Isolated Neutron Star Has Been Observed At 200,000 Light Years Away, Outside Milky Way


Astronomers used NASA’s Chandra X-ray Observatory and the European Very Large Telescope (VLT) in Chile observed, for the first time in the astronomy’s history, a special type of an isolated neutron star (E0102) situated outside the Milky Way, in the Small Magellanic Cloud, at approximately 200,000 light years away from Earth, as reported on

A neutron star is an amazingly dense space object that is formed when a massive star is collapsing within itself and incurs a supernova explosion. However, this newly discovered neutron star is unique as it presents a lower magnetic field than usual and, besides, has no companion star.

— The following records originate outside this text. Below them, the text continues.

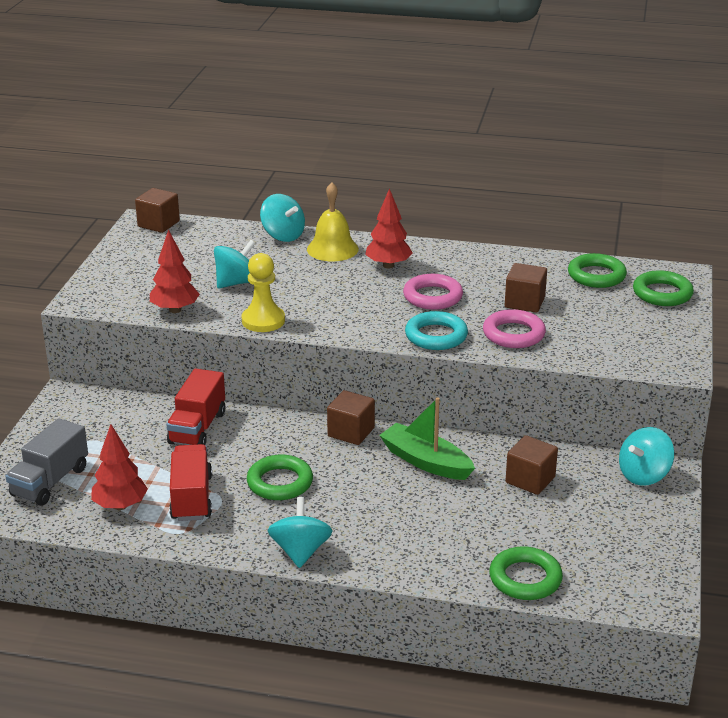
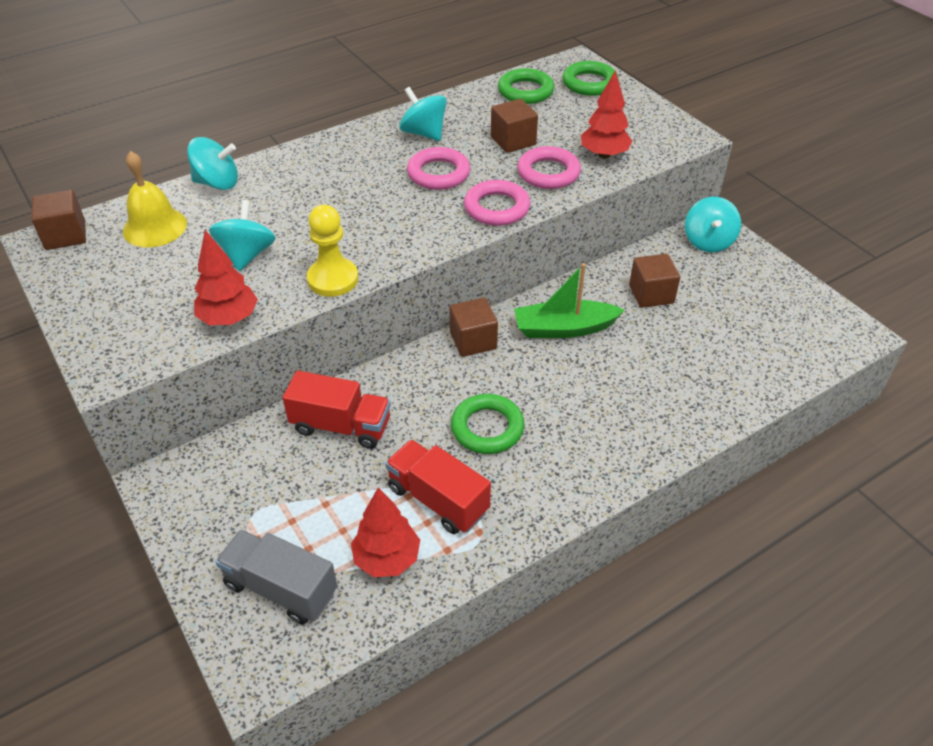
camera: 45 degrees left, 15 degrees up
(50, 482) = (281, 588): grey truck -> grey truck turned 135 degrees clockwise
(197, 428) = (341, 426): red truck -> red truck turned 45 degrees counterclockwise
(300, 551) = (595, 479): turquoise spinning top -> turquoise spinning top (424, 133)
(332, 249) = (285, 173): yellow bell -> yellow bell (155, 227)
(388, 265) = (358, 164): red tree -> red tree (604, 155)
(436, 336) = (496, 208): turquoise ring -> pink ring
(525, 578) = (764, 378): green ring -> none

The recent observation of this special neutron star, dubbed as E0102, will assist astrophysicists in uncovering more details about this surprising space object which has been initially discovered in the ’80s.

E0102 is an isolated neutron star

E0102 was an oxygen-reach supernova but the residues left behind by the massive explosion of this supernova are of a great importance for the scientists who can comprehend in more details how massive supernovae, prior to exploding, are able to blast lightweight compounds into more massive ones.

Observed now by scientists, several thousand years after the explosion of the E0102 supernova, the oxygen-rich residues are the traces of the inside part of the dead star.

In accordance with the observations made with the NASA’s Chandra X-Ray telescope, the neutron star is encircled by a circle-shaped blast wave, followed by a wave of gases that is traveling slower.

In the middle of the image, there is a blue point that is, in fact, according to Chandra and MUSE readings, the neutron star, per se, which has formed about 2,000 years ago and is isolated by the wave of gas (depicted in red) and encircled, as mentioned, by the blueish blast wave.

Apparently, the isolated neutron star was either dislocated from its central position by the supernova explosion or it moves slowly. However, scientists hope that future observation will help them find more conclusive data about this puzzling far-distant space object.